On Facebook yesterday, Christina Katz put forth this challenge:
Just for one moment, before the clock ticks to 2013, I’d love it if all of you would spend time considering all the things you did RIGHT this year. And by right, I mean: right for you. I hope the choices you made all year helped make your life more joyful, productive and prosperous. And I hope you continue to make the best choices for your life in 2013! Happy New Year weekend, everyone. It’s going to be an awesome year!
And I say challenge, because that is what it is for me. I don’t often reflect upon what goes right, even when it’s painfully obvious that there is a lot there. It’s easier to see (and spin out of control over) the things that go wrong. Squeaky wheel and all that. So I took on this challenge and hoped for the best.
I wrote a book. People like it, it has been well received (more so than I could have ever hoped), and it is something of which I am proud. Carving out the time to write it was tough, and I anticipate that will never change. I’m always going to have kids/other commitments/life demanding I close the laptop and pay attention to it. But, by God, that book got written.
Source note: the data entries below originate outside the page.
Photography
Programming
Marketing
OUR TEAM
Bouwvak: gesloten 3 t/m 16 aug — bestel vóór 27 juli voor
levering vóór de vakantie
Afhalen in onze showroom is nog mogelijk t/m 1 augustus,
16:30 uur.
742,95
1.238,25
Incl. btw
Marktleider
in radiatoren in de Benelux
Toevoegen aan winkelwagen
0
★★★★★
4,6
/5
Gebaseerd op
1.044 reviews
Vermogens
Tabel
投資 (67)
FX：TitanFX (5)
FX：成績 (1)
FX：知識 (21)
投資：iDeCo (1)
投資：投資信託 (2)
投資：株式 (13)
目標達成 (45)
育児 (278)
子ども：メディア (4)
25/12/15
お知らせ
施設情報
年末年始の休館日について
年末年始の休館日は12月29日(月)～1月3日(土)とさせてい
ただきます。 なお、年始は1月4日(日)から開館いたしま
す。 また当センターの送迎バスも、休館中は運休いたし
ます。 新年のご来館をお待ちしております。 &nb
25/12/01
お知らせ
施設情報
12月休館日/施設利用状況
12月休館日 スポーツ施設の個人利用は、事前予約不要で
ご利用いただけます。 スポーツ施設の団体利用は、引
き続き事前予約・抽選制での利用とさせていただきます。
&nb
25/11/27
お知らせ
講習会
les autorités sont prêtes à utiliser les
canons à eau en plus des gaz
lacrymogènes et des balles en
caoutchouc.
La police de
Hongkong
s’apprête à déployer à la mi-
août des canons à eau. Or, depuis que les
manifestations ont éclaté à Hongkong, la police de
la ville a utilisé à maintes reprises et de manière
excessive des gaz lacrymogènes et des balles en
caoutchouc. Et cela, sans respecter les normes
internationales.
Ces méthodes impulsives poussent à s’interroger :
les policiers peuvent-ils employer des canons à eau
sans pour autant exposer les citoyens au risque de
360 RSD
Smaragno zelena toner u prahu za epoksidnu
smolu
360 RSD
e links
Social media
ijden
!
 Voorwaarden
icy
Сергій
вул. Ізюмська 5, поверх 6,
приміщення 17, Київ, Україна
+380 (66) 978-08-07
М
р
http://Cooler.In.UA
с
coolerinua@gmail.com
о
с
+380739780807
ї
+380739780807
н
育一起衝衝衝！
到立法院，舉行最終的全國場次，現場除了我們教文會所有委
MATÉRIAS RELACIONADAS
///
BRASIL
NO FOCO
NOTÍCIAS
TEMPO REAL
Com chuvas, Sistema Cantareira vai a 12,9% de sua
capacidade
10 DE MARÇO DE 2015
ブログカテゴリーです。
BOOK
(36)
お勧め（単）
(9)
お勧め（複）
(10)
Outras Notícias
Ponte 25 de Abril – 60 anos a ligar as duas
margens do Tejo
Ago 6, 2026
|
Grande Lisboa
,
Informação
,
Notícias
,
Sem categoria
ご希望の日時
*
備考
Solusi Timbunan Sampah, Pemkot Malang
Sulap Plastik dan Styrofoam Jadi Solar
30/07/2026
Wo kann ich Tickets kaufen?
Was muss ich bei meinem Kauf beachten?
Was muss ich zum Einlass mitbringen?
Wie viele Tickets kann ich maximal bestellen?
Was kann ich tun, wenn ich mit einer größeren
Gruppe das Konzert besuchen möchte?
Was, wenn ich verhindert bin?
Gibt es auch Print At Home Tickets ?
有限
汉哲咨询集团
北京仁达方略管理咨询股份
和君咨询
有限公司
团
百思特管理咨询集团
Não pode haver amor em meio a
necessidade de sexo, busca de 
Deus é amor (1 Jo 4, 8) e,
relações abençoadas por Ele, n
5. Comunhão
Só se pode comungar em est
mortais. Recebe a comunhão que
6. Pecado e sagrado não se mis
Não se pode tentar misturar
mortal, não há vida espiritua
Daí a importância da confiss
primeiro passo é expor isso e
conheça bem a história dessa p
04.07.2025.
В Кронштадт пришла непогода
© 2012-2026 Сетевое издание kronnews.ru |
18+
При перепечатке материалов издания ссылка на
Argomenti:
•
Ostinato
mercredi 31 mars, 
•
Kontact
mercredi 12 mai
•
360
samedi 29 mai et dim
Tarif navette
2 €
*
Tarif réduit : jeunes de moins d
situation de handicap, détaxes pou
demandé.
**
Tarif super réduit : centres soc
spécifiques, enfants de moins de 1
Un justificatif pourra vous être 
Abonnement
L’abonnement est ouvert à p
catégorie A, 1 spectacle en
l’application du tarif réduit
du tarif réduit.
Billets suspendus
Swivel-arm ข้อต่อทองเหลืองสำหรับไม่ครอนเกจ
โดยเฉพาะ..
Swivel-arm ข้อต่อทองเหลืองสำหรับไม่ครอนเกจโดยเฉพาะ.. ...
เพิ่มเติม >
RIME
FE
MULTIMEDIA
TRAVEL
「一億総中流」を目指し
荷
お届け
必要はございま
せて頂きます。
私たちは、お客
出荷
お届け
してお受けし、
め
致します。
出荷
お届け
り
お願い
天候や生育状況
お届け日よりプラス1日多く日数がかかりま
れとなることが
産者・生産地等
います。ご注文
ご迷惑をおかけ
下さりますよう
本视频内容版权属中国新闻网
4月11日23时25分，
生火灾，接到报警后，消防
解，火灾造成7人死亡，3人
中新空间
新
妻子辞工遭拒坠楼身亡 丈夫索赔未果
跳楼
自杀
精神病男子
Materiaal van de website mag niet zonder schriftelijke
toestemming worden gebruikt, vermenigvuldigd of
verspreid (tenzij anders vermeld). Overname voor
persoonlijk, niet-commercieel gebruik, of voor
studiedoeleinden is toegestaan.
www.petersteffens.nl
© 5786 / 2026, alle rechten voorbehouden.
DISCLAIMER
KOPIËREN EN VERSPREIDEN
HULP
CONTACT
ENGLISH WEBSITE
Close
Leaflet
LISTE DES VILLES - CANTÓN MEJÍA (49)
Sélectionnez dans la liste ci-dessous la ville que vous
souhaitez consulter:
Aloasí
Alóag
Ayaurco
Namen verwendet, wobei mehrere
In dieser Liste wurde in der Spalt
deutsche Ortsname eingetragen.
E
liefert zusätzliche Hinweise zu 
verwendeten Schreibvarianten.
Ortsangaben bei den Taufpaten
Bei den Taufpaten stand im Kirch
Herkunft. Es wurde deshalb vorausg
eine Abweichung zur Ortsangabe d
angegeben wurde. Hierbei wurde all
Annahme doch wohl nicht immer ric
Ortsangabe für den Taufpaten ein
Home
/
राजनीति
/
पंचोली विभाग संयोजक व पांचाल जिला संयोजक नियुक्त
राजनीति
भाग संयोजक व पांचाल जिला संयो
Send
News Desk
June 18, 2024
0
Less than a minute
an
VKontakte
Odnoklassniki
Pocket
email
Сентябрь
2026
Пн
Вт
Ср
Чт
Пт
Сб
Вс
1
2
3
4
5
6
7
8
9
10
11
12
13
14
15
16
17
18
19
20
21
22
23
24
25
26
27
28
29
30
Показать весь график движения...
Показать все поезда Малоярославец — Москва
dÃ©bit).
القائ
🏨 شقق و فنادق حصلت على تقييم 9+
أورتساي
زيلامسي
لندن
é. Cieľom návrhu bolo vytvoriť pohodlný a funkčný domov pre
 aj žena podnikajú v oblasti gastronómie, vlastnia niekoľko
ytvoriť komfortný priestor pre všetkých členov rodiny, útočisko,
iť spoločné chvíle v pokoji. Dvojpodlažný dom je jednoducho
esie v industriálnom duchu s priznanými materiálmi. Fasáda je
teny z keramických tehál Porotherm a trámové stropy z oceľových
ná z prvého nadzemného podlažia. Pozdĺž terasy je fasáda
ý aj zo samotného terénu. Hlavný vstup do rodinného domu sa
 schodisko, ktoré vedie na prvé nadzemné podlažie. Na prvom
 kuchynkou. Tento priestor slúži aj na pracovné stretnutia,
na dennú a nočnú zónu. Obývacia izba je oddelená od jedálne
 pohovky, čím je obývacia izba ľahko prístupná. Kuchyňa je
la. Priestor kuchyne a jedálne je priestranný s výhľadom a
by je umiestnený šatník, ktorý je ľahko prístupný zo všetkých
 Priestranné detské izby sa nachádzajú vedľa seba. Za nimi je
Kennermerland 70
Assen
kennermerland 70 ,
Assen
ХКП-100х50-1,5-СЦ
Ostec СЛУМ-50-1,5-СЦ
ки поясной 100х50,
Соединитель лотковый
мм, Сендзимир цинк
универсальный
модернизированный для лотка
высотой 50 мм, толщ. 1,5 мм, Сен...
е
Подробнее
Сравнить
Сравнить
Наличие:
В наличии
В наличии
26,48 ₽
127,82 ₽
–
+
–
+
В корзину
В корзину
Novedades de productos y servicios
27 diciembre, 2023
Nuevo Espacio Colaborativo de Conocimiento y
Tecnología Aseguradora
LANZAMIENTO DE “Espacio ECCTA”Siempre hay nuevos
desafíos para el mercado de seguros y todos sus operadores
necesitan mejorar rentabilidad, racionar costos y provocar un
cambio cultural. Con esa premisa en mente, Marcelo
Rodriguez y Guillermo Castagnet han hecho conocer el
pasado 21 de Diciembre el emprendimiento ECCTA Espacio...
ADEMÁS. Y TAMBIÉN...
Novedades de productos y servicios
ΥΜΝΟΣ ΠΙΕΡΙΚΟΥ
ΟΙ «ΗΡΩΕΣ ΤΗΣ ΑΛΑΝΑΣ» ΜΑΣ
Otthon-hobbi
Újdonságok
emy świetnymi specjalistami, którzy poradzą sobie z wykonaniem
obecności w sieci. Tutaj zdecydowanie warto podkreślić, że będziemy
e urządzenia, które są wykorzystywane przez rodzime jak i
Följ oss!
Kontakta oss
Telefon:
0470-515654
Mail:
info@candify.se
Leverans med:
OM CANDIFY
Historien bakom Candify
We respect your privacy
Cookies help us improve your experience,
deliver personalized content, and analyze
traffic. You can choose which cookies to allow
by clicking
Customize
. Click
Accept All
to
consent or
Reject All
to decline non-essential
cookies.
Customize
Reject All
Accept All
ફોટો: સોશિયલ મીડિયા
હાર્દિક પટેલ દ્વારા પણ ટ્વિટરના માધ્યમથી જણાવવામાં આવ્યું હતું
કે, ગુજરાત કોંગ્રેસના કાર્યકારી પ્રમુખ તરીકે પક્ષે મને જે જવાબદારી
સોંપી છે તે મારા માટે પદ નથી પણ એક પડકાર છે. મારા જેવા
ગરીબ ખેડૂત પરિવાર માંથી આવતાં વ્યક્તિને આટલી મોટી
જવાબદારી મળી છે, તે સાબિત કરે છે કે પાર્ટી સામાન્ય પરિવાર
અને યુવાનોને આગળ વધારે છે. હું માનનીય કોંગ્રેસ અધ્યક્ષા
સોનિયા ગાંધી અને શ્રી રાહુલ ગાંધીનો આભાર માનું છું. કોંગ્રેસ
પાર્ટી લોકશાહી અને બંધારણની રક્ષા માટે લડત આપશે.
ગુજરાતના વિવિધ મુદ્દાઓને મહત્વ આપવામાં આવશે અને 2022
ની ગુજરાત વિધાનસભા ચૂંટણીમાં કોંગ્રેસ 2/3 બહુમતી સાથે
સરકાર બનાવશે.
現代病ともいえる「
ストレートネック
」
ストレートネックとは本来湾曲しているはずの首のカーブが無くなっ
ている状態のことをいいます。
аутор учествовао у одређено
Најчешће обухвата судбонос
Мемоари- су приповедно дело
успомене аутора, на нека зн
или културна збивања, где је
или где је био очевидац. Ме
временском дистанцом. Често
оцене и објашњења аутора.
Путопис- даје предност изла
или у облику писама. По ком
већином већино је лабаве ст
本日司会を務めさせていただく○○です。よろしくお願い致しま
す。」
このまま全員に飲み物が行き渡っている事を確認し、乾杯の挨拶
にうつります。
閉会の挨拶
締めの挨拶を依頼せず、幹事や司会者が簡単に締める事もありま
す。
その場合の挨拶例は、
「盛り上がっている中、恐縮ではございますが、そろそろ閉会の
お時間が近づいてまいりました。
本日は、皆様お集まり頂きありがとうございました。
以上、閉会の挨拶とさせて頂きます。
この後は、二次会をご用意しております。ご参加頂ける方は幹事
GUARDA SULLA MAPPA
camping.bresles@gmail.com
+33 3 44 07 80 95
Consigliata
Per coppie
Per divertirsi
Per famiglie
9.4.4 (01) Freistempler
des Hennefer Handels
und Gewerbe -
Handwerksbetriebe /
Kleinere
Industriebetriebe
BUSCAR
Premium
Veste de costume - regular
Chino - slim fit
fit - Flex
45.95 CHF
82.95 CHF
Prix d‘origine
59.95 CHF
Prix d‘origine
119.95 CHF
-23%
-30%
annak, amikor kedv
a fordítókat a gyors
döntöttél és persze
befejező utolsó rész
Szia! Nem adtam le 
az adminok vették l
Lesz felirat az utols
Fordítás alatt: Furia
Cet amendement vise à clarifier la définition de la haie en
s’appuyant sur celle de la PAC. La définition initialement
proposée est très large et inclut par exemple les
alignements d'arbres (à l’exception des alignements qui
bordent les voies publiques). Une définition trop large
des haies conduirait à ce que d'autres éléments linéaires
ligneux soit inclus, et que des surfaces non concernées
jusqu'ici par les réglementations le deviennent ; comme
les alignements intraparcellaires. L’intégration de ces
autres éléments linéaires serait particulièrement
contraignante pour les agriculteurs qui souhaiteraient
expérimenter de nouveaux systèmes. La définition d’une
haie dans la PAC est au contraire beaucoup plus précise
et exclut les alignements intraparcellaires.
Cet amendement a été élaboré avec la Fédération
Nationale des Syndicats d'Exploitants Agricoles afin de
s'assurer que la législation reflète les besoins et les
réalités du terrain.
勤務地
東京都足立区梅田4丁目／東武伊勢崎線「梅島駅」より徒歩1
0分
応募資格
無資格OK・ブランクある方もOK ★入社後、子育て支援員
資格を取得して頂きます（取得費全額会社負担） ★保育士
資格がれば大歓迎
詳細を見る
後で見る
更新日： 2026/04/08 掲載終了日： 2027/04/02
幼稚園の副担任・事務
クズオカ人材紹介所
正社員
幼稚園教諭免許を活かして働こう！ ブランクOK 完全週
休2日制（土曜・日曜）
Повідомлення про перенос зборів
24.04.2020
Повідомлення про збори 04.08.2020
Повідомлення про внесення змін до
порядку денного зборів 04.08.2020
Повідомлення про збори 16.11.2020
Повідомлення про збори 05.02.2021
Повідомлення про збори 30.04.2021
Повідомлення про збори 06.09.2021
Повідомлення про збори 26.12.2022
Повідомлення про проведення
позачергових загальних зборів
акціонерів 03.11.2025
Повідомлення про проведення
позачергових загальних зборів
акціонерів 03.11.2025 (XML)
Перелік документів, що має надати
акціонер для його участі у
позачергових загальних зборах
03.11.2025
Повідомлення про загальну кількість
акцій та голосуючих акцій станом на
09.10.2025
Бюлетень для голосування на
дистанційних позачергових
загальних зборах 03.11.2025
With it under my belt, I’m excited about doing more writing.
The best decision of the year, made at the end of 2011, was to homeschool A. I can say without a doubt that THAT was something I did right this year. The decision, I mean. The actual homeschooling makes me think on an hourly basis that he’ll never learn enough to get a job earning enough to afford the therapist he’ll need to get over how badly I screwed him up. <pssst…this post is supposed to be things you did right!> But despite all my doubts, despite the challenges, this was the right thing to do.
We painted every room in the house, save one. This may not seem like something big enough to be on this list, but yeah, it is. The place looks brighter and cleaner and more like us. We even sucked it up and painted the kitchen cabinets (file under: Never Again). The final room, a bathroom, will be done next summer. It needs a new sink/vanity, and a new toilet would be a good idea, and that’s a lot more than we care to deal with right now.
I announced to the world that I don’t brag about my gifted kid (though I am damned proud of him), and it blew up my blog. That was something I did right.
I have a proudly geeky son.
I picked up my flute again, and became a dedicated amateur with a professional background. My first wind ensemble concert in over a decade was sweet indeed. I missed it so, and am so so grateful to be playing again.
The upcoming year is the first in many for which I am excited. For whatever reason, I am optimistic and hopeful for the months ahead. Trust me, it’s been a long time coming; the last few years have sucked little green frogs. I have much I want and need to improve, and I actually feel that I can for a change. But tonight, I know I’ve done something right this year. Maybe not a whole lot, but enough.